The third nationwide strike in a year, now in its 12th day, has brought Guinea to its knees. The West African country's unions say President Lansana Conte, a reclusive diabetic in his 70s, is unfit to govern and should step aside.

Even as the stoppage bites into their pockets and food supplies, many in the former French colony -- desperately poor despite its huge reserves of minerals -- seem to agree that 23 years of Conte's rule is enough.

At least eight people have been killed, mostly by stray bullets, as the security forces quash protests against the veteran leader in towns as far away as Nzerekore, set deep in rainforests more than 500 km south of Conakry.

''When you've had more than two decades of suffering, you're ready to suffer some more to get a final result,'' said Aboubacar Fofana, a 30-year-old economics graduate who scrapes together a living as a market trader.

''Maybe at some point the security forces will realise they can't kill everyone just to save one man.'' FIGHTING FOR BREAD Riot police armed with tear gas grenades and rifles have opened fire on protesters in Conakry's suburbs enough times in recent days to keep many people off the streets.

Stalls in main markets have stood empty for days and shops are shuttered. Even if they could get transport to the few areas where food is still sold, many people have run out of money.

Rice, bread and stock cubes have risen in price. Even the usual staples of sweet potato leaf stew or steamed cassava with groundnut sauce are now beyond the reach of many.

''Since the strike started I have only been able to prepare a proper meal twice. Otherwise I share a stick of bread with a neighbour,'' said Hawa Keita, 29, who shares a small compound with six other families in the Dixinn district of Conakry.

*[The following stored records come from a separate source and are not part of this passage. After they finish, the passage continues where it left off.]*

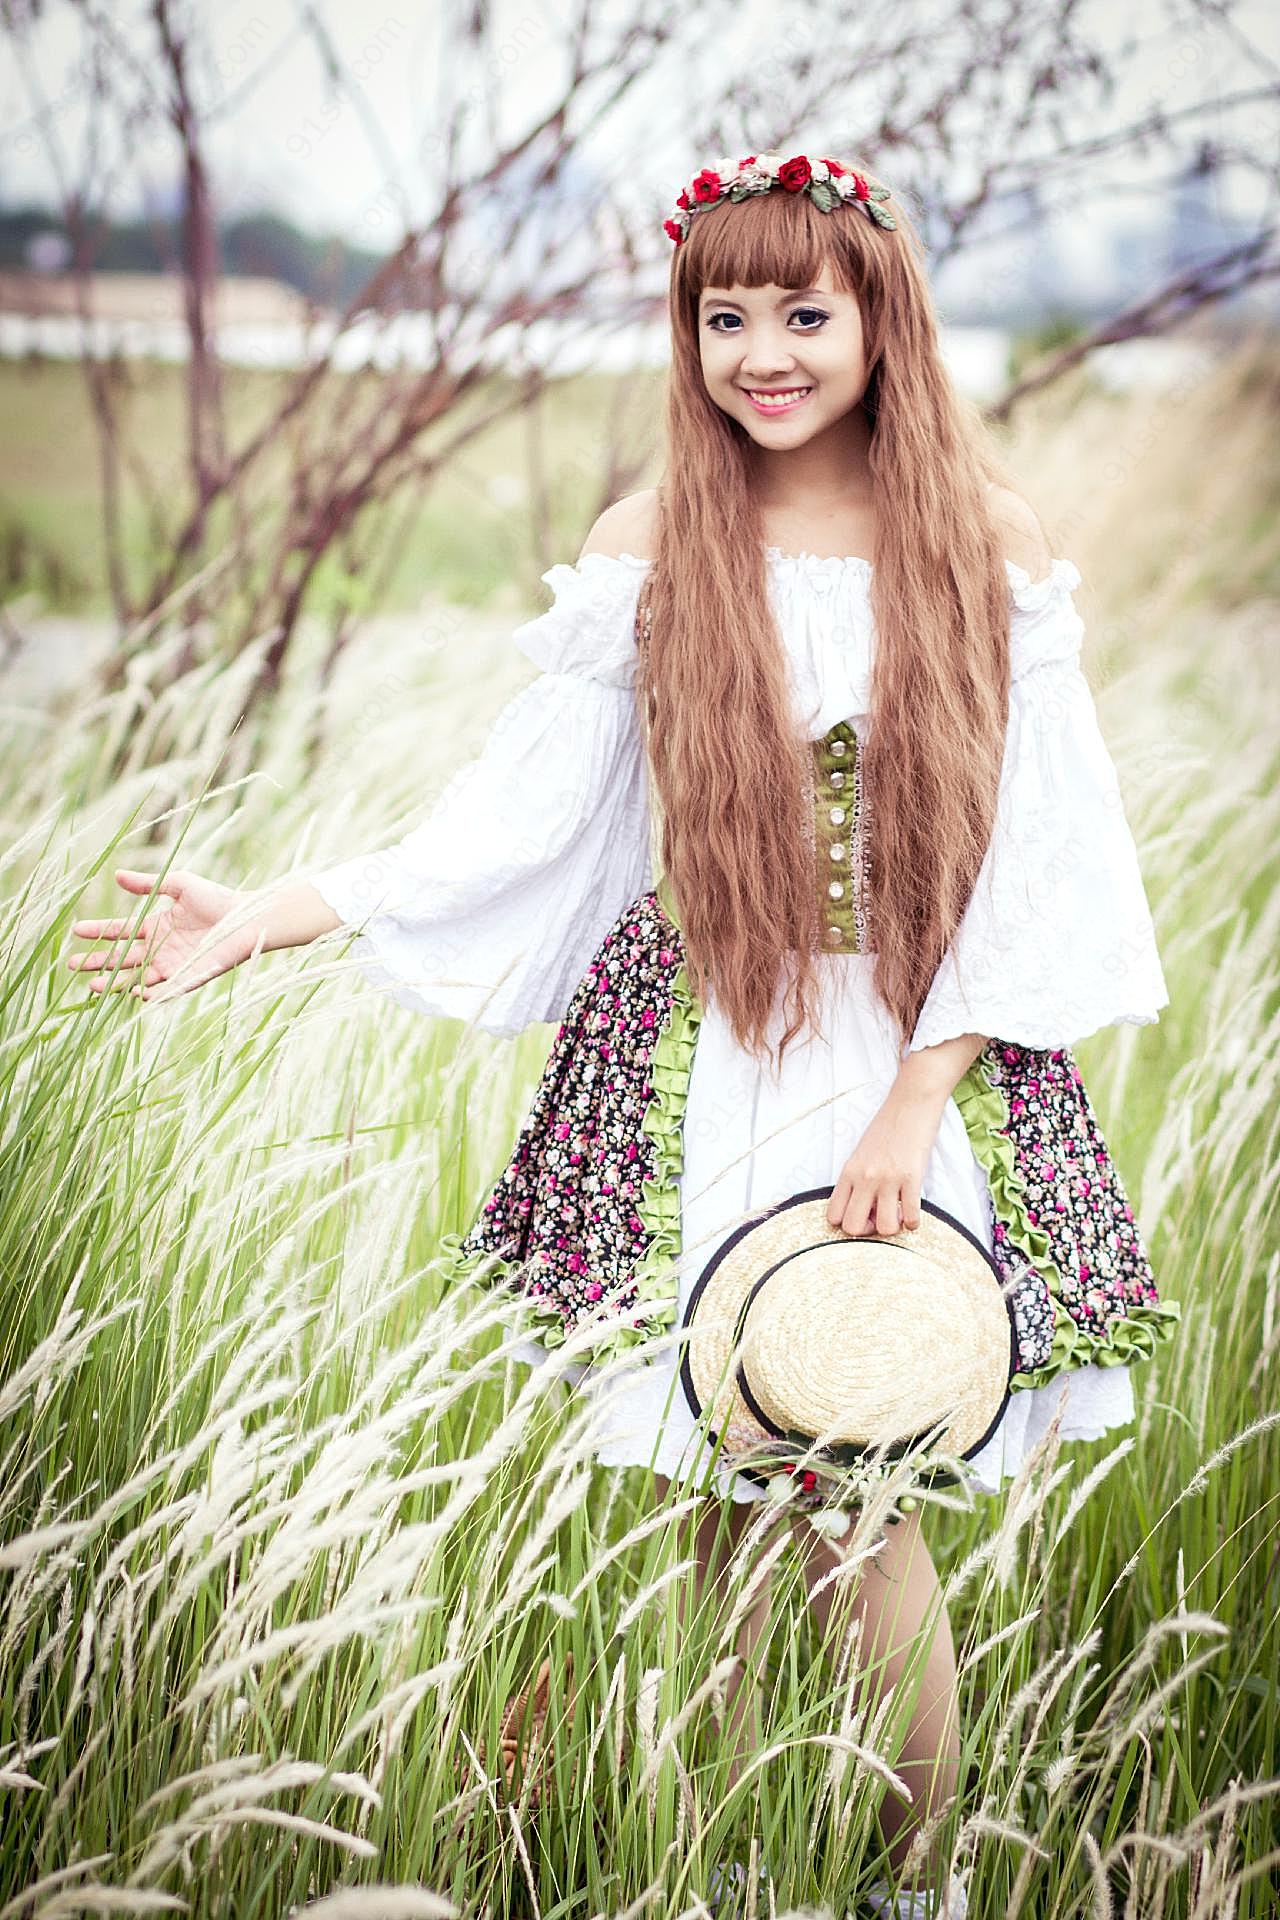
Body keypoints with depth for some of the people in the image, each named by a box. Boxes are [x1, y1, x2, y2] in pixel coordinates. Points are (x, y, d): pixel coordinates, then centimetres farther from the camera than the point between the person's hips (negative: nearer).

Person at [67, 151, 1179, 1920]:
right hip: (697, 1065, 2)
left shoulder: (992, 558, -2)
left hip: (918, 1064, -1)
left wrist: (918, 1101, -10)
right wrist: (262, 922, -6)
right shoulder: (647, 556, 2)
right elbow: (516, 828, 2)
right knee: (717, 1491, 6)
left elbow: (1038, 867, -2)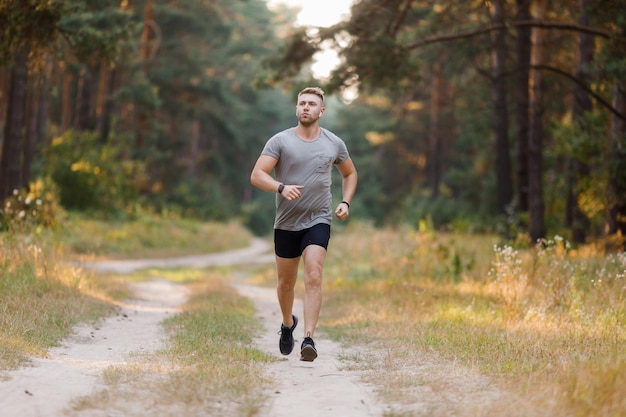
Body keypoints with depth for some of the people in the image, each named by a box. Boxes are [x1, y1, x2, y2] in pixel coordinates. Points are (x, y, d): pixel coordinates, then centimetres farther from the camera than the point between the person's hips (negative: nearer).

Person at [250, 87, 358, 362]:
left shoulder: (334, 144, 4)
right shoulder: (280, 141, -4)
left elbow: (349, 174, 21)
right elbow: (256, 175, -11)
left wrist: (345, 202, 5)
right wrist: (281, 187, -30)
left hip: (318, 221, -1)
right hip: (286, 223, 1)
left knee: (313, 277, -18)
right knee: (286, 282, 13)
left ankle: (308, 340, -23)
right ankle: (288, 324, 42)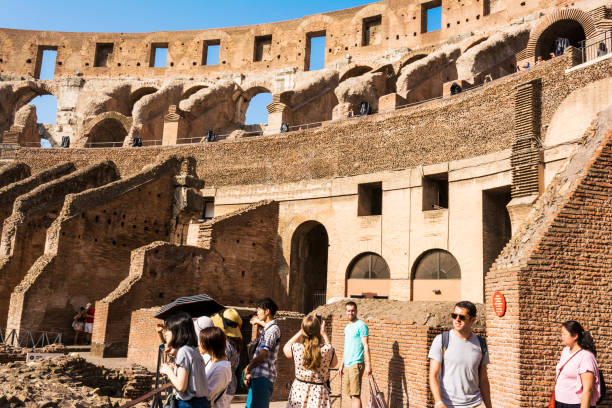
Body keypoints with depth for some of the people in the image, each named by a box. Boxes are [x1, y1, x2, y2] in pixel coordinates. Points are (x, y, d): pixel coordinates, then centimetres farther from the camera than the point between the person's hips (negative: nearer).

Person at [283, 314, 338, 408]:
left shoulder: (297, 348, -13)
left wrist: (301, 331, 13)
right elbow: (334, 363, 11)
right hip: (319, 393, 0)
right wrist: (324, 334, 10)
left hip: (298, 390, 0)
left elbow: (285, 348, 13)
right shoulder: (327, 349, -14)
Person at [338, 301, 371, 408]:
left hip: (356, 364, -8)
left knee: (356, 395, -9)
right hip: (347, 365, 8)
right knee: (351, 394, 10)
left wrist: (368, 364, -18)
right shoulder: (347, 327, 17)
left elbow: (365, 346, -12)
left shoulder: (361, 325, -7)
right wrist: (341, 365, 22)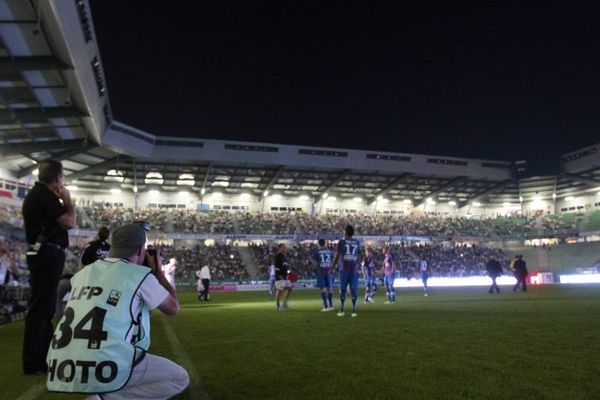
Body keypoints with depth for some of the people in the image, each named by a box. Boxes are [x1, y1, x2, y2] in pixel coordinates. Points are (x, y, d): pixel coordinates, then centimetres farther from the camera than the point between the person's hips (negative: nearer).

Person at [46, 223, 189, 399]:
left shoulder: (83, 272, 15)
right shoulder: (141, 274, 0)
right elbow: (173, 308, 13)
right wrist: (157, 271, 24)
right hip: (102, 370, -7)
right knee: (179, 378, 6)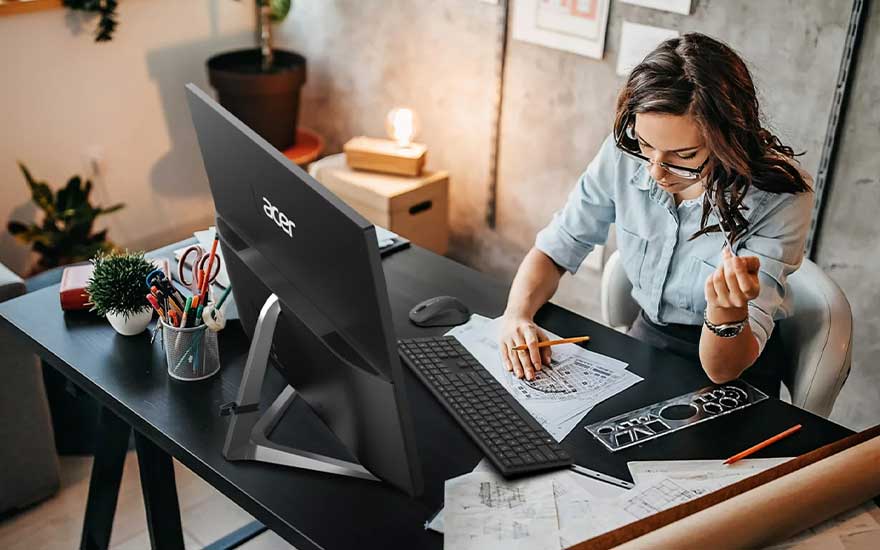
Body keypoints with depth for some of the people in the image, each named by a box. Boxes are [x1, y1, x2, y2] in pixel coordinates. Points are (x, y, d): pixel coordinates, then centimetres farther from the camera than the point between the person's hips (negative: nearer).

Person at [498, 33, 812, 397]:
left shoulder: (780, 198, -23)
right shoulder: (624, 153, -14)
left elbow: (723, 369, -23)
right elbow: (553, 250, -2)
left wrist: (728, 308, -43)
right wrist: (517, 315, -21)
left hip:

Barefoot children played outside in the hazy Harmattan sunlight, skipping over mud-soaked open drains.

''There is bauxite, gold, diamonds in this country but we see nothing of it,'' Keita said.

Across the street, a group of men shared glasses of sweet tea, sat on the curbside around a small charcoal stove.

''All the shops are locked up so there is no rice. When bread comes from the oven, people fight for it because there is not enough,'' said Adama Traore, a 36-year-old market trader.

''We want change. And we are ready to die if we have to,'' he said.

EXPLOSIVE ATMOSPHERE With popular discontent so strong, analysts and diplomats say the latest general strike presents the most serious threat yet to Conte's near quarter century in power.

''In the past, people have tended to run home to safety as soon as a few people were killed,'' said Mike McGovern, a specialist on Guinea at Yale University in the United States.

''However, given the generally explosive atmosphere in the country now, the repressive tendencies of the army could spark a popular revolt, and the situation could change dramatically.'' Negotiations between the unions and Conte's camp appear deadlocked.

As the stalemate drags on, some in the country rated Africa's most corrupt by watchdog Transparency International last year, are managing to profit from the crisis.

''Usually fuel is 5,000 (Guinean) francs a litre but we're selling it for more,'' said Amadou, a black market petrol trader who declined to give his family name.

''You have to find food for your children,'' he said with a shrug, before turning to serve a red-bereted member of the Presidential Guard waiting with a plastic jerry can behind him.